● **Document section**:
╔══

Food provenance is important to consumers, as is sustainable food production, Liam Lynam explains, adding that using all the oats equates to true sustainability, as food waste is one of the leading causes of climate change.
Coffee shops, restaurants and the food services sector are expected to offer the natural oat milk alternative as a welcome option for health-conscious consumers.
The Lynam family farm is on the border of Westmeath and Offaly. On returning to Ireland to run the farm, Liam Lynam wanted to merge his childhood interest in farming and food production with his academic qualifications and work experience to do something sustainable and innovative in the food industry, he says.
“We switched from intensive commercial farming to low input, sustainable oat crops and, during lockdown, focussed on the creation of a truly authentic brand with real nutritional value that could compete on the Irish and world stage”.
Market research in developing the new oat milk drink showed that over 3 in 5 people worry about having too much sugar in their diet, while Gen Z and Millennials are concerned about too much dairy.
A more allergen conscious market, interested in dairy free, gluten free, low-sugar and lactose intolerances was identified as a key opportunity. Dairy free milk consumers are more likely to be aged 25-34 and living in Dublin or urban communities, while oat milk consumers were more likely to be female.
Over half of all adults claim to consume dairy free milks; rising to over 7 in 10 amongst Gen Z and Millennials. Adding dairy free milk to breakfast cereal or porridge is the most common use (56%), followed by adding it to tea or coffee (47%). Three in 10 claim to consume dairy free milk on a daily basis, with highest everyday consumption among younger people and young parents.
Oat in the City is now available in the chilled cabinet in SuperValu stores nationwide as well independent retailers, including Nolan’s of Clontarf and Donnybrook Fair, and Aldi stores nationwide from June.

╚══

● **Task details**:
Condense the paragraph of the oat milk article that begins "Over half of all adults" into a brief list, keeping its main figures.

Data taken from a collection:
╔══

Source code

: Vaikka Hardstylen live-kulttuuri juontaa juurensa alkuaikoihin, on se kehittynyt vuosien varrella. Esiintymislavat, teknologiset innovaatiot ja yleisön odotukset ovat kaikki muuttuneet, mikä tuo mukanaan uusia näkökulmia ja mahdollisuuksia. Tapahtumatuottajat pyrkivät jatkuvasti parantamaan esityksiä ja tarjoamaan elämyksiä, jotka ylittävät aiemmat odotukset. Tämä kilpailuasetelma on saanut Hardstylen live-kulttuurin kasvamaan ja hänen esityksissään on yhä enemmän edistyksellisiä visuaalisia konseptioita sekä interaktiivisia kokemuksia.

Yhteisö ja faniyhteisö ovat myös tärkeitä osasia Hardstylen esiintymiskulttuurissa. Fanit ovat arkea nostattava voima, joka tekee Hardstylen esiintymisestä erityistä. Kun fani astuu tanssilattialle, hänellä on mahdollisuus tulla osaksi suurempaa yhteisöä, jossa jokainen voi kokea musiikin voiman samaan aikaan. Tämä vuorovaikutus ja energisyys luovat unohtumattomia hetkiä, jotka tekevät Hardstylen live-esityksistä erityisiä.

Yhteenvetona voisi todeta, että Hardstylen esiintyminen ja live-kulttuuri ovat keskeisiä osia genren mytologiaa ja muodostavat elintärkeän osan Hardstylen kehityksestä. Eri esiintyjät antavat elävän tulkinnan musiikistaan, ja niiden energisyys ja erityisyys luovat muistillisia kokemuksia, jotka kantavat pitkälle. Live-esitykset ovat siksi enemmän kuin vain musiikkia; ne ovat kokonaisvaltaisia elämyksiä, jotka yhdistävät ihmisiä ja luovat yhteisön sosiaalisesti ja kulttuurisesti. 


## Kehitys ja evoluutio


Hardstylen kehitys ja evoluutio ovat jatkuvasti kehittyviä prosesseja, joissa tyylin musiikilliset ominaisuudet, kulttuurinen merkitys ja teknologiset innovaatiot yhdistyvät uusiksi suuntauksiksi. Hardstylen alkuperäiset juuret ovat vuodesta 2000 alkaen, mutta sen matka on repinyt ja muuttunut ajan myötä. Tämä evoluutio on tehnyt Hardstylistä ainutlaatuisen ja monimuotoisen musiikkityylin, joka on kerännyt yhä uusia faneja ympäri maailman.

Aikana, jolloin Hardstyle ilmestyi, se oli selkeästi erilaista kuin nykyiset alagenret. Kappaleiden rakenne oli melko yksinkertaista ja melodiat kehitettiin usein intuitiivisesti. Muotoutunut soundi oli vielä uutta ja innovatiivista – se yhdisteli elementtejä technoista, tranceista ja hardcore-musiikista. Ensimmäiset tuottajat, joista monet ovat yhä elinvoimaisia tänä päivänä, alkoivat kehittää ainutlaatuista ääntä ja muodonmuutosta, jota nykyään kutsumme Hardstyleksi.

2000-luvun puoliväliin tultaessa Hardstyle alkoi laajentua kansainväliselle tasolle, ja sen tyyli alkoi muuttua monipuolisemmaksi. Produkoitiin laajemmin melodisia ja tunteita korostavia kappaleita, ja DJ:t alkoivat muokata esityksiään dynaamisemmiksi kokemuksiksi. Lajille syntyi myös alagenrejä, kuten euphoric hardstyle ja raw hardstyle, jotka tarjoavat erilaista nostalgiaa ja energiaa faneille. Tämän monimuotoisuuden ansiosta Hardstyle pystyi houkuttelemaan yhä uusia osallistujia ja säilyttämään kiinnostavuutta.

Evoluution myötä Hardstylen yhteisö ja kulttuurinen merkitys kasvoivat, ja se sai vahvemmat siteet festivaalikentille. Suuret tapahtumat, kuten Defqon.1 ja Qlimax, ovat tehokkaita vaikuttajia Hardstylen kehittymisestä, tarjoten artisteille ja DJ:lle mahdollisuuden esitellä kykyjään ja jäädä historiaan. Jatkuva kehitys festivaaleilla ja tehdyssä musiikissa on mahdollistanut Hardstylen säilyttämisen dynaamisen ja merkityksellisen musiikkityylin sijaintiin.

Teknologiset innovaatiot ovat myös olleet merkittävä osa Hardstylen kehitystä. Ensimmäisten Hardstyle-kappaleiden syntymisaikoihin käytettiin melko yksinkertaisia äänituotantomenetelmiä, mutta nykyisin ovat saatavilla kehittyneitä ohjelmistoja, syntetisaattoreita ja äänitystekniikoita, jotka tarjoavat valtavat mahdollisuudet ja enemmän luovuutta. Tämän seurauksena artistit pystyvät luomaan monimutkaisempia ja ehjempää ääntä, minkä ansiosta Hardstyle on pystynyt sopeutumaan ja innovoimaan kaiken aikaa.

╚══

● **Result of the exercise**:
- More than half of adults say they consume dairy free milks. Among Gen Z and Millennials, the share rises to over 7 in 10.
- The most common use is adding it to breakfast cereal or porridge (56%), followed by tea or coffee (47%).
- Three in 10 say they consume it daily, with the highest daily use among younger people and young parents.